Quoi qu’il en soit, les algériens, tout âge confondu, sortent dès le 3 dans les rues pour manifester leur joie d’être enfin libres. Entassés dan les camions, sur les toits des bus et des voitures, ils sont des milliers à scander « Tahya Djazaïr » : Vive l’Algérie ! Les youyous raisonnent de partout et le drapeau vert et blanc flanqué du croissant et de l’étoile, flotte au dessus de la foule, dans toutes les mains. C’est le plus beau jour pour la nation : la fin d’une longue nuit coloniale, le début d’une belle vie libre et prospère. C’est du moins ce qu’espèrent tous les algériens, heureux de redevenir des êtres humains à part entière, dans leur propre pays.
« Ce fut une fête énorme, tonitruante, formidable, déchirante, d’un autre monde. Des hauts de la ville jusqu’à la mer, les youyous vrillaient le ciel. C’était la nouvelle lune, comme en juillet 1830, lorsque les troupes du général de Bourmont étaient entrées dans Alger.

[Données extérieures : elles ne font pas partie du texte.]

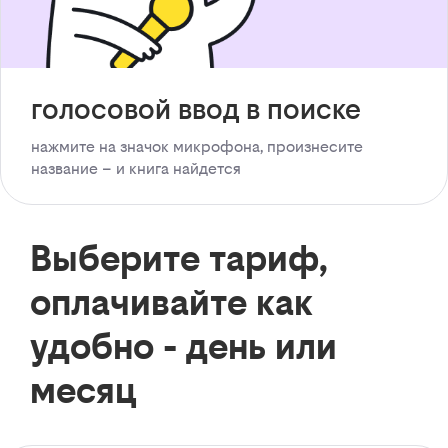
голосовой ввод в поиске
нажмите на значок микрофона, произнесите
название – и книга найдется
Выберите тариф,
оплачивайте как
удобно - день или
месяц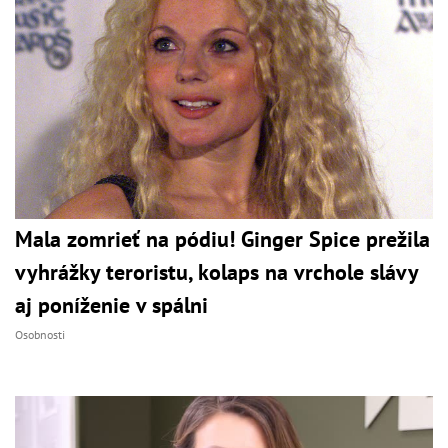
Mala zomrieť na pódiu! Ginger Spice prežila
vyhrážky teroristu, kolaps na vrchole slávy
aj poníženie v spálni
Osobnosti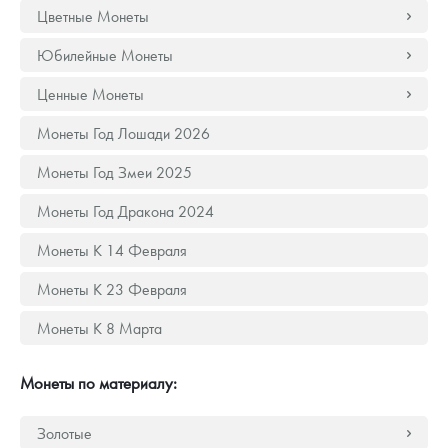
Русская нумизматика
Цветные Монеты
Золотая карманная галерея
Юбилейные Монеты
Ценные Монеты
Наборы подарочных и коллекционных монет
Монеты Год Лошади 2026
Монеты и жетоны из недрагоценных металлов
Монеты Год Змеи 2025
Книги по нумизматике
Монеты Год Дракона 2024
Монеты К 14 Февраля
Монеты К 23 Февраля
Монеты К 8 Марта
Монеты по материалу:
Золотые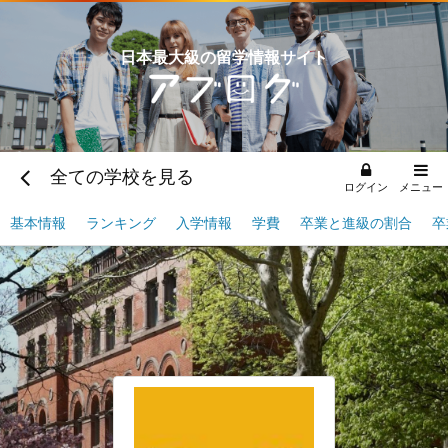
日本最大級の留学情報サイト
全ての学校を見る
ログイン
メニュー
基本情報
ランキング
入学情報
学費
卒業と進級の割合
卒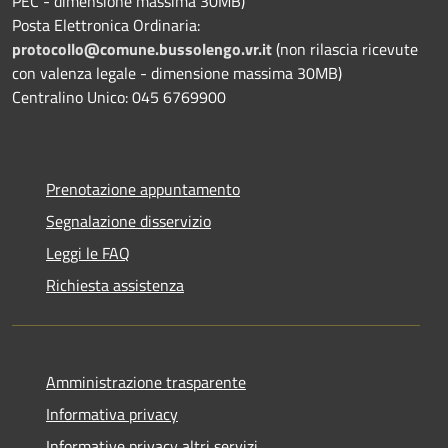
PEC - dimensione massima 30MB)
Posta Elettronica Ordinaria:
protocollo@comune.bussolengo.vr.it
(non rilascia ricevute
con valenza legale - dimensione massima 30MB)
Centralino Unico: 045 6769900
Prenotazione appuntamento
Segnalazione disservizio
Leggi le FAQ
Richiesta assistenza
Amministrazione trasparente
Informativa privacy
Informative privacy altri servizi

Pour nous qui partions, c’était la lune de deuil. » (Jules Roy)*
Cette grande fête, les jeunes d’aujourd’hui peuvent se l’imaginer à travers les défilés dédiés aux victoires footballistiques. Selon beaucoup de septuagénaires, l’ambiance est identique et cette joie communicative et contagieuse liée au foot leur rappelle ces beaux jours de juillet 1962 où le bonheur n’avait aucune limite.
Cette liesse immense se poursuit plusieurs jours. Le 5 juillet, alors que les journaux et les radios appellent au retour au travail et à la « construction » du pays, les algériens ne semblent pas encore repus de leur liberté nouvellement acquise. Le calme ne reviendra que progressivement, les jours suivant.
Dans leur exaltation, les algériens ne savent pas qu’un drame se prépare à Oran. Ils ne savent pas non plus que la lutte pour le pouvoir a déjà commencé au sein des états-majors de la révolution. L’été 1962 sera même violent dans les hautes sphères. Au point où les algériens sont redescendus dans la rue, mais cette fois pour dire stop à la discorde des clans qui se confrontent. « Sebaa Snine Barakat ! » « Sept ans, ça suffit! ».
Aujourd’hui, 56 ans après l’indépendance, on garde de ce début juillet 1962 de magnifiques photographies et même des images filmées chargées d’émotions. Des milliers de rires et de sourires ont été ainsi figés pour la postérité, pour que les générations suivantes puissent capter cette incroyable sensation d’ivresse que procure l’acquisition d’un droit. Cette joie de savoir que ce beau pays allait désormais appartenir aux « indigènes ». Pour que les jeunes d’aujourd’hui puissent comprendre que la liberté s’arrache et qu’elle a un prix et un goût…
Zineb Merzouk
*Jules Roy, Mémoires barbares. Editions Albin Michel, 1989.